AAAI Conference 2026 Conference Paper
Counterfactual Question Generation Uncovering Learner Contradictions
- Bo Zhang
- Hao Yu
- Wenjie Dong
- Yvhang Yang
- Dezhuang Miao
- Fengyi Song
- Yanhui Gu
- Xiaoming Zhang
Conventional feedback, even when accompanied by brief explanations, rarely uncovers the hidden contradictions that trigger a learner's mistake. We bridge this gap with counterfactual question generation (CFQG): given a learner's answer, generate a follow-up question that deliberately contradicts it, compelling the learner to confront the underlying conflict. CFQG thus transforms assessment from passive scoring into an interactive and contradiction-centered dialogue that supports knowledge repair. To automate CFQG, we propose GapProbe, which probes the knowledge gap between a learner’s belief and curated facts through a knowledge graph (KG), then designs counterfactual questions (CFQs) that negate the belief. Identifying contradiction-aware triples, and more importantly, selecting those most likely to confuse the learner, are highly challenging in large-scale KGs. GapProbe tackles these challenges with an iterative ProConB cycle coupled with a schema-aware KGMap.
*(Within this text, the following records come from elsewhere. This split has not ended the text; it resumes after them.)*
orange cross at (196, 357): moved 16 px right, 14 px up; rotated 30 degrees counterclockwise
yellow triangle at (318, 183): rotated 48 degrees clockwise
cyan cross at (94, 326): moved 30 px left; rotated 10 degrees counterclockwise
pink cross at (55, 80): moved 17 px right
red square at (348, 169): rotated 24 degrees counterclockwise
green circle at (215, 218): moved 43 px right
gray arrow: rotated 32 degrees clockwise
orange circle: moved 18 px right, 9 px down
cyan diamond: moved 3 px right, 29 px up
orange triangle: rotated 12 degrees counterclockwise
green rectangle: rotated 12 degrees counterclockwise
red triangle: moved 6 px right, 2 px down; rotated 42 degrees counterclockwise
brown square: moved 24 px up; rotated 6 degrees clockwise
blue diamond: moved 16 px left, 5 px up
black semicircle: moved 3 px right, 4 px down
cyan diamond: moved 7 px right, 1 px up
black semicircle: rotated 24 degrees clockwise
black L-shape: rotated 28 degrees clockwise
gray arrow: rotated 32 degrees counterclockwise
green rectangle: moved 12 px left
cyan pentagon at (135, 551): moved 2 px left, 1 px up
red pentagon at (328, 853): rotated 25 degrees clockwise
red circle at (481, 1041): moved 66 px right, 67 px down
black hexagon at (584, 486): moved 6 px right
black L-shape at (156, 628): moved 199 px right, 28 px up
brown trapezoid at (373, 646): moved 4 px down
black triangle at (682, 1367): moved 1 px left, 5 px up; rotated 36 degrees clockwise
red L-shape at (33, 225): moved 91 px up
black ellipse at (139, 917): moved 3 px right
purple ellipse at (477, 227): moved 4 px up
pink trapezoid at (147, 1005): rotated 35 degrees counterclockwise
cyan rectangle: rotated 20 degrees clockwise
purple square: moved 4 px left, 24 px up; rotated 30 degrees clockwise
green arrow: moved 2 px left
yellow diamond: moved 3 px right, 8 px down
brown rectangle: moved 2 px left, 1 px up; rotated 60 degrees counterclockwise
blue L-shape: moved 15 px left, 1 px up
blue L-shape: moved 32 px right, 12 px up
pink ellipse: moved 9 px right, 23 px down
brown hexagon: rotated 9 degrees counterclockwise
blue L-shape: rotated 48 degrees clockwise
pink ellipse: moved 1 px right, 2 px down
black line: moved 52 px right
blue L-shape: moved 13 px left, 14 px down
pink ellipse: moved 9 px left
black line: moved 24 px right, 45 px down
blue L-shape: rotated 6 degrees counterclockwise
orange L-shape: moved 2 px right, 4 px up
By caching one- and multi-hop schema patterns of the KG, KGMap provides ``roadmap'' to guide LLMs jump to deep and contradiction-aware triples, beyond traditional step-wise graph traversal. We present the CFQG benchmark and corresponding metrics for evaluating how generated CFQs trigger, focus, and deepen learner reflection through explicit contradictions. Experiments on multiple datasets and LLMs show that GapProbe boosts LLM reasoning over KGs and generates follow-up questions that consistently promote deeper and more focused learner reflection.